Inhabit means to live in or occupy a place or environment by a person, animal or group. God: Father, Son, and Holy Spirit, wants to INHABIT human hearts, inhabit human minds, human…everything!
But if that peaceable kingdom is to truly inhabit us, that means we need to be r-e-a-l-l-y mindful of our actions, our words, and our attitudes… those personal spaces within each of our hearts and minds, that we hold toward “the other”. To make room to “see” someone who is “other” than us, it requires us to strip down our preconceived notions and pray for vision-transplant, for God to give us eyes to see this human as she sees him/her. It requires us to be in close-enough proximity with someone who is utterly UNLIKE us, and cultivate a relationship with them such that we have the ability to “know” them.
To allow something to inhabit us means we have created enough space with ourselves to have room for the other to be present with us.
It means we have moved the furniture of our hearts around to make space to welcome others into friendship with us.
It means we’ve attended to the language we use about “the other” who may come to dwell so that we have spacious-non-judgemental homes in our hearts for the Peace of God to INHABIT us.
It means we have given up some sort of power over our own selves so that God can do within us what God has dreamed for us from the beginning. To live in peace with God, with one another, indeed all of creation.
I heard a fellow pastor say this week that this week’s lessons aren’t a lesson in equalizing relationships. He said predators have no interest in eating straw.

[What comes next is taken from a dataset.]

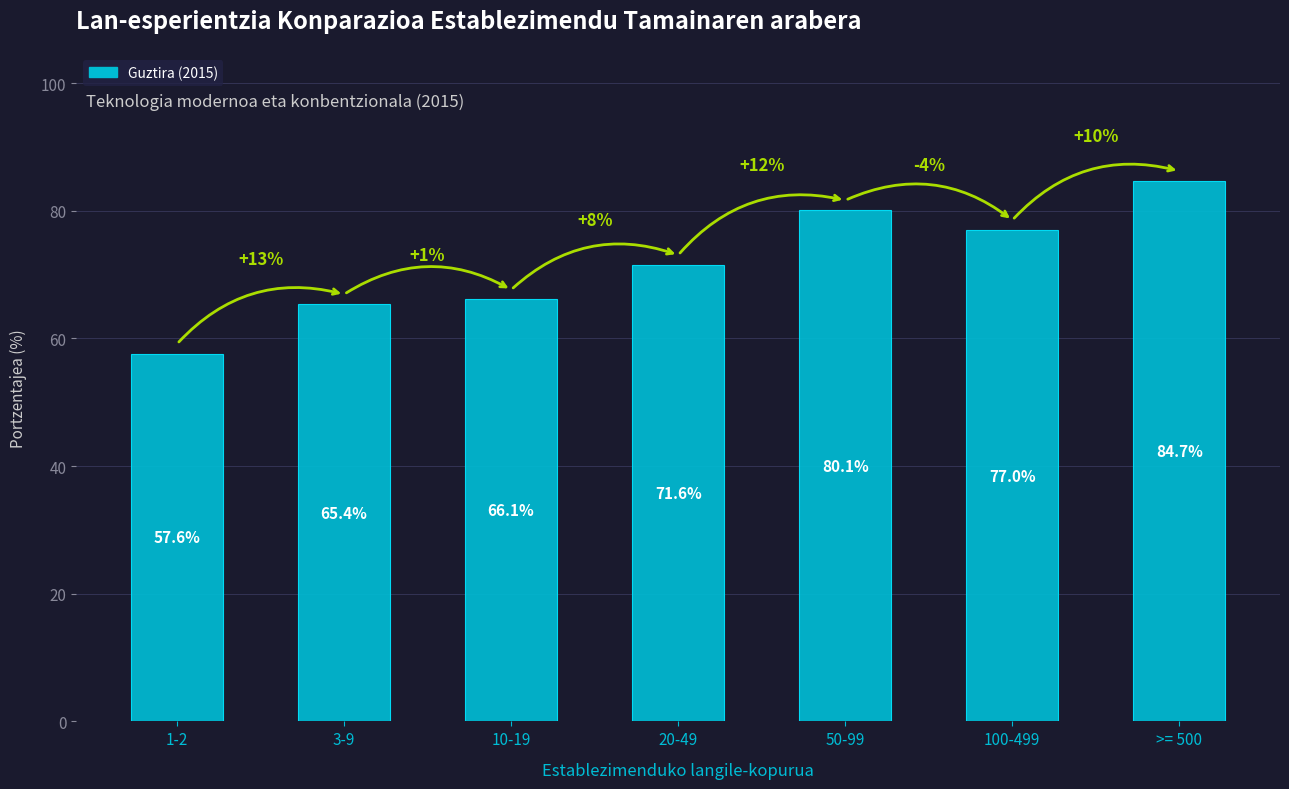

How many data points are less than 71?

3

So how in the world would we ever be able to see a predator, the one with power (wolf) live in peace with the one without power (lamb) when the one without the power (the lamb) is the main staple of the predator (wolf)’s diet?

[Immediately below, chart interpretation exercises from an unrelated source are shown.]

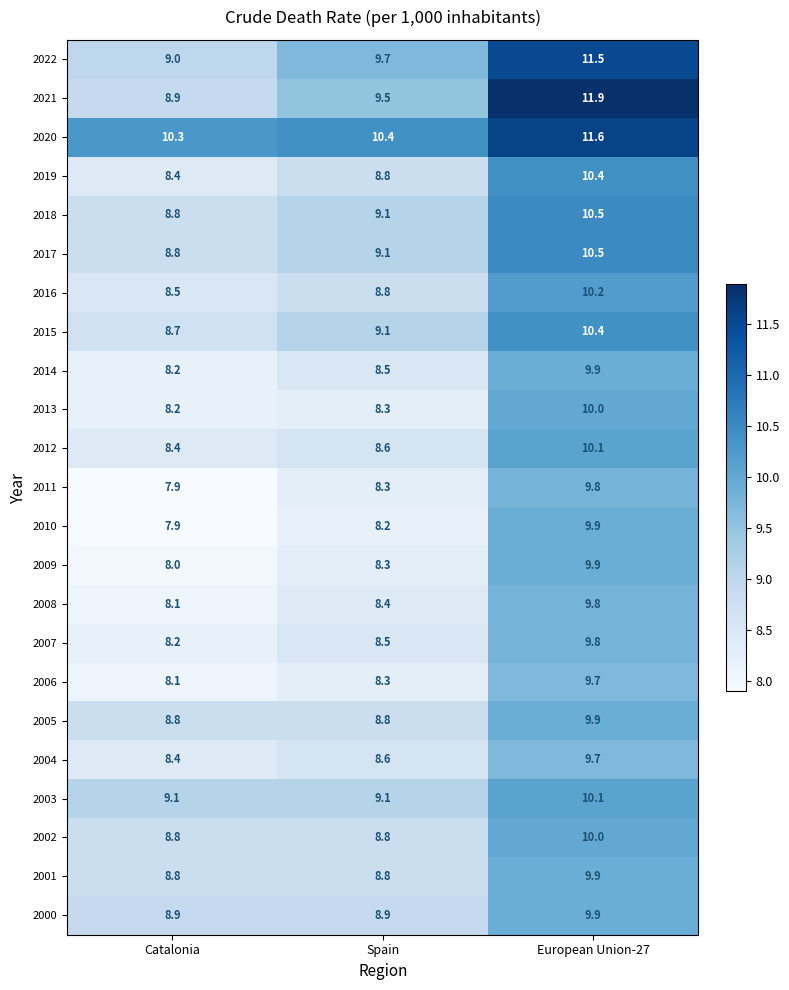

Which series has the largest range (max minus min)?

2021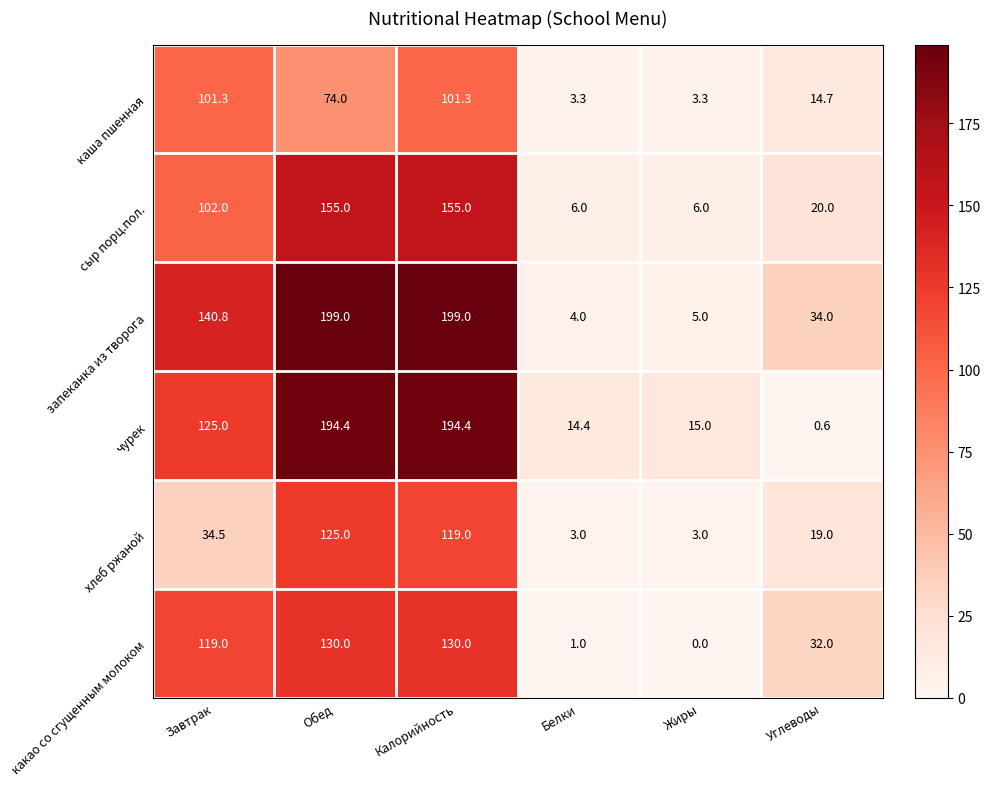

What is the highest value of the запеканка из творога series?

199.0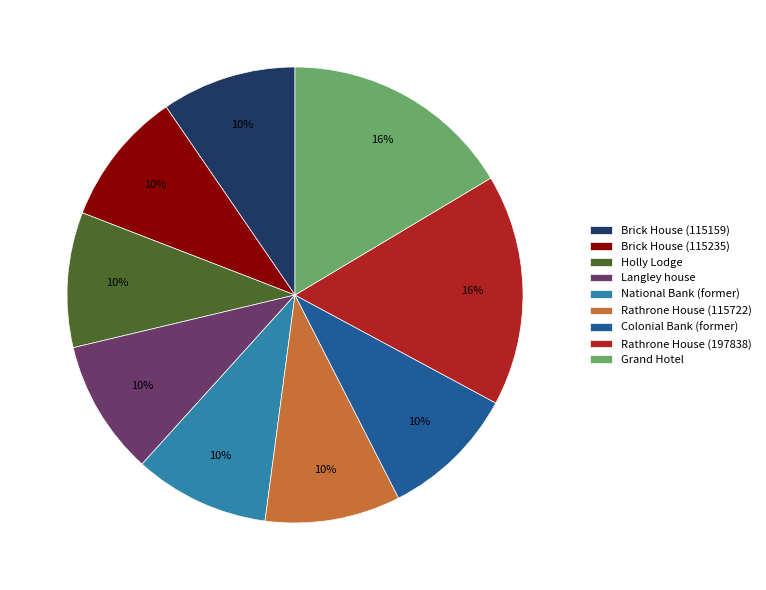

To the nearest percent, what portion does Grand Hotel represent?

16%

St Philip’s, Friends, I think my friend is right.
It won’t be until the Wolf decides to actively seek out ways to surrender his/her power to the Lamb that they will have curbed their appetite enough to be able to be in the presence of the lamb and not devour it.
Remember how Isaiah said, “The wolf shall live with the lamb,
the leopard shall lie down with the kid”?

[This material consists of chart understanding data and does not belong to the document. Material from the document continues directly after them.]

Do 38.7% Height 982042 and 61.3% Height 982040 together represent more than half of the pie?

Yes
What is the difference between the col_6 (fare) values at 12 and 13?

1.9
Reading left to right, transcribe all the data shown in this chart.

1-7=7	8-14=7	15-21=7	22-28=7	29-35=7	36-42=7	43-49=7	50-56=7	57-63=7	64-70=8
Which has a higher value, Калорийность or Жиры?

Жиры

This work of living in peace is not the responsibility of the lamb, the baby goats, the children of the earth…
That’s where, for me, the knife gets a little sharp.
It’s the work of those with the power, those with privilege, to give up their power until ALL have what they need, so that we all can live in peace, so that God’s dream for humanity, that peaceable kingdom idea presented by the Prophet Isaiah, can be realized, and can inhabit us.
If I give away my power until I have less than someone else, like that exercise we did at the diocesan convention, the Kingdom of God will arrive more fully.
But it’s absolutely scandalous. And it’s not easy work.
It’s not something that just happens.
We have to cultivate it, seek out relationships with those less power than us, no matter how much (or little) we may have, and be close enough to them to ask them what they need.
And if they have the courage to tell us what they need, and we have it, it’s our duty to give to them. It is one of the main things Jesus taught.
Remember the rich young ruler? Remember the Great Commandment? Remember the “give to anyone in need?” Jesus was pretty serious about this.
The “world” is not going to give like this.
Our world, our culture, sees it as totally irresponsible.
Reckless even.
But God invites us to be free of our bondage to possessions.
God invites us to “see” others and to take the emotional and physical inventories needed that this season presents; if someone doesn’t have a coat, and you have two…give them one… maybe even give them your best one.
So, friends, as you move through your week, I pray that you will have the courage to hope for something.
I pray that you will have the grace to see someone whom you could share with and that you say yes.
I pray that we are able to remember that we are Children of the Light and that you realize that God warrants us to pray for this peaceable realm of God to be on earth as it is in heaven.
“May the God of hope fill you with all joy and peace in believing, so that you may abound in hope by the power of the Holy Spirit.” Amen.